Automation
What should a small business automate first?
A practical way to find repetitive work worth fixing—without starting with software.
6 min read
The best first automation is rarely the flashiest one. It is usually a frequent, predictable task that consumes attention, creates avoidable errors or delays the customer journey.
Start with friction, not tools
List the moments your team regularly complains about, works around or has to remember.

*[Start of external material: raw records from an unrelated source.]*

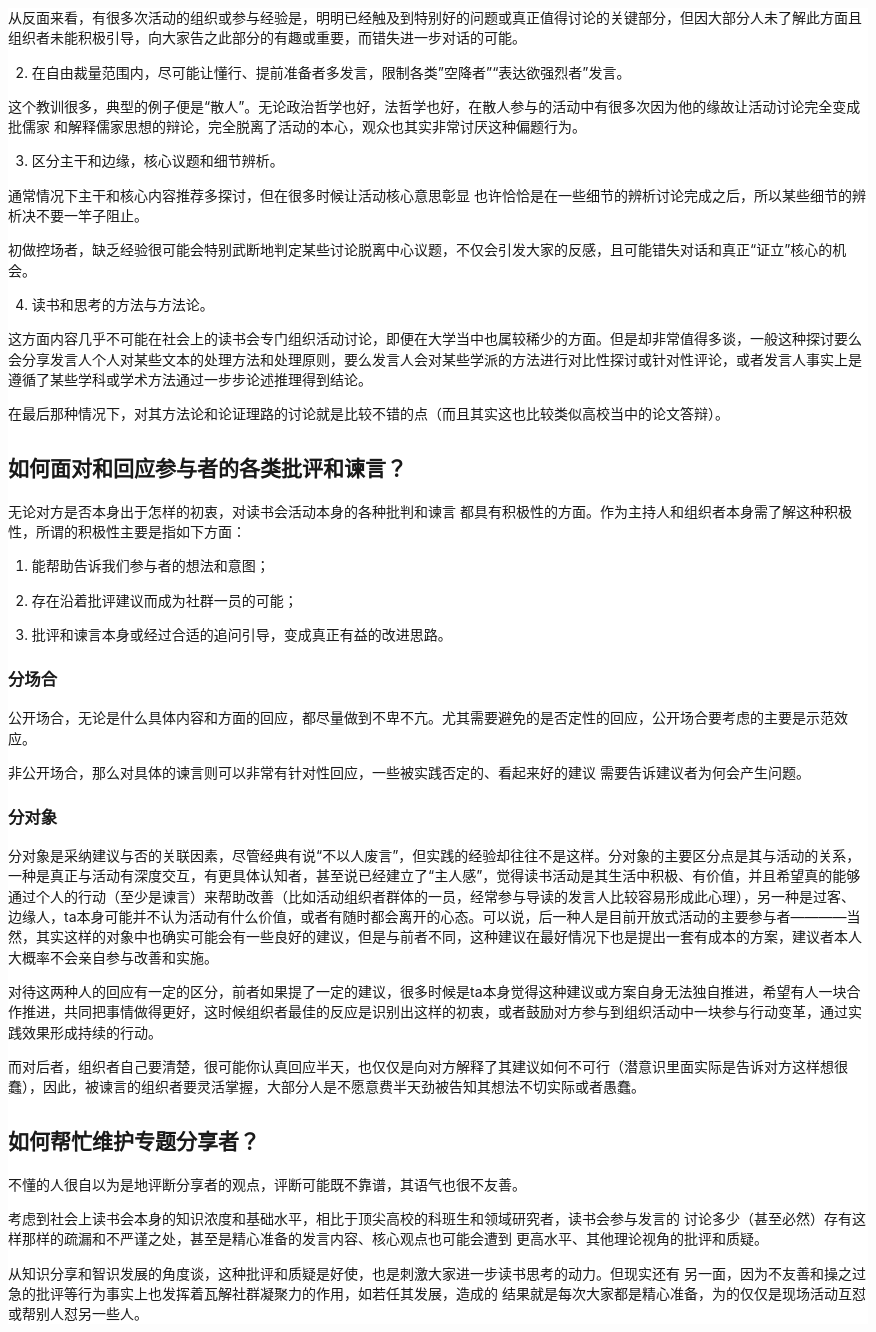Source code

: 从反面来看，有很多次活动的组织或参与经验是，明明已经触及到特别好的问题或真正值得讨论的关键部分，但因大部分人未了解此方面且组织者未能积极引导，向大家告之此部分的有趣或重要，而错失进一步对话的可能。

2. 在自由裁量范围内，尽可能让懂行、提前准备者多发言，限制各类”空降者”“表达欲强烈者”发言。

这个教训很多，典型的例子便是“散人”。无论政治哲学也好，法哲学也好，在散人参与的活动中有很多次因为他的缘故让活动讨论完全变成批儒家 和解释儒家思想的辩论，完全脱离了活动的本心，观众也其实非常讨厌这种偏题行为。

3. 区分主干和边缘，核心议题和细节辨析。

通常情况下主干和核心内容推荐多探讨，但在很多时候让活动核心意思彰显 也许恰恰是在一些细节的辨析讨论完成之后，所以某些细节的辨析决不要一竿子阻止。

初做控场者，缺乏经验很可能会特别武断地判定某些讨论脱离中心议题，不仅会引发大家的反感，且可能错失对话和真正“证立”核心的机会。

4. 读书和思考的方法与方法论。

这方面内容几乎不可能在社会上的读书会专门组织活动讨论，即便在大学当中也属较稀少的方面。但是却非常值得多谈，一般这种探讨要么 会分享发言人个人对某些文本的处理方法和处理原则，要么发言人会对某些学派的方法进行对比性探讨或针对性评论，或者发言人事实上是遵循了某些学科或学术方法通过一步步论述推理得到结论。

在最后那种情况下，对其方法论和论证理路的讨论就是比较不错的点（而且其实这也比较类似高校当中的论文答辩）。

## 如何面对和回应参与者的各类批评和谏言？

无论对方是否本身出于怎样的初衷，对读书会活动本身的各种批判和谏言 都具有积极性的方面。作为主持人和组织者本身需了解这种积极性，所谓的积极性主要是指如下方面：

1. 能帮助告诉我们参与者的想法和意图；

2. 存在沿着批评建议而成为社群一员的可能；

3. 批评和谏言本身或经过合适的追问引导，变成真正有益的改进思路。

### 分场合
公开场合，无论是什么具体内容和方面的回应，都尽量做到不卑不亢。尤其需要避免的是否定性的回应，公开场合要考虑的主要是示范效应。

非公开场合，那么对具体的谏言则可以非常有针对性回应，一些被实践否定的、看起来好的建议 需要告诉建议者为何会产生问题。

### 分对象
分对象是采纳建议与否的关联因素，尽管经典有说“不以人废言”，但实践的经验却往往不是这样。分对象的主要区分点是其与活动的关系，一种是真正与活动有深度交互，有更具体认知者，甚至说已经建立了“主人感”，觉得读书活动是其生活中积极、有价值，并且希望真的能够通过个人的行动（至少是谏言）来帮助改善（比如活动组织者群体的一员，经常参与导读的发言人比较容易形成此心理），另一种是过客、边缘人，ta本身可能并不认为活动有什么价值，或者有随时都会离开的心态。可以说，后一种人是目前开放式活动的主要参与者————当然，其实这样的对象中也确实可能会有一些良好的建议，但是与前者不同，这种建议在最好情况下也是提出一套有成本的方案，建议者本人大概率不会亲自参与改善和实施。

对待这两种人的回应有一定的区分，前者如果提了一定的建议，很多时候是ta本身觉得这种建议或方案自身无法独自推进，希望有人一块合作推进，共同把事情做得更好，这时候组织者最佳的反应是识别出这样的初衷，或者鼓励对方参与到组织活动中一块参与行动变革，通过实践效果形成持续的行动。

而对后者，组织者自己要清楚，很可能你认真回应半天，也仅仅是向对方解释了其建议如何不可行（潜意识里面实际是告诉对方这样想很蠢），因此，被谏言的组织者要灵活掌握，大部分人是不愿意费半天劲被告知其想法不切实际或者愚蠢。

## 如何帮忙维护专题分享者？
不懂的人很自以为是地评断分享者的观点，评断可能既不靠谱，其语气也很不友善。

考虑到社会上读书会本身的知识浓度和基础水平，相比于顶尖高校的科班生和领域研究者，读书会参与发言的
讨论多少（甚至必然）存有这样那样的疏漏和不严谨之处，甚至是精心准备的发言内容、核心观点也可能会遭到
更高水平、其他理论视角的批评和质疑。

从知识分享和智识发展的角度谈，这种批评和质疑是好使，也是刺激大家进一步读书思考的动力。但现实还有
另一面，因为不友善和操之过急的批评等行为事实上也发挥着瓦解社群凝聚力的作用，如若任其发展，造成的
结果就是每次大家都是精心准备，为的仅仅是现场活动互怼或帮别人怼另一些人。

Look for copying between systems, repeated status updates, manual reminders and information that gets re-keyed.
A useful problem can be explained without naming any software: ‘Every website enquiry needs to be copied into a spreadsheet and someone must remember to reply.’ That clarity keeps the solution focused.
Score the opportunity
A simple score prevents a loud but rare annoyance from outranking a quiet task that wastes hours every week.
- Frequency: how often does it happen?
- Effort: how much time does each occurrence take?
- Risk: what happens when it is missed or done incorrectly?
- Predictability: can the rules be described clearly?
- Value: will fixing it improve speed, service or visibility?
Choose a safe first win
Good early automations are reversible and easy to monitor. Capturing an enquiry, creating a task and notifying an owner is safer than allowing a new system to make an irreversible commercial decision.
Keep a human review step where judgement matters. Automation should remove mechanical work, not hide responsibility.
Measure before expanding
Record the current time, delay or error rate before changing anything. After launch, check whether the workflow really saved effort and whether exceptions are handled well. Expand only when the first flow is stable and understood.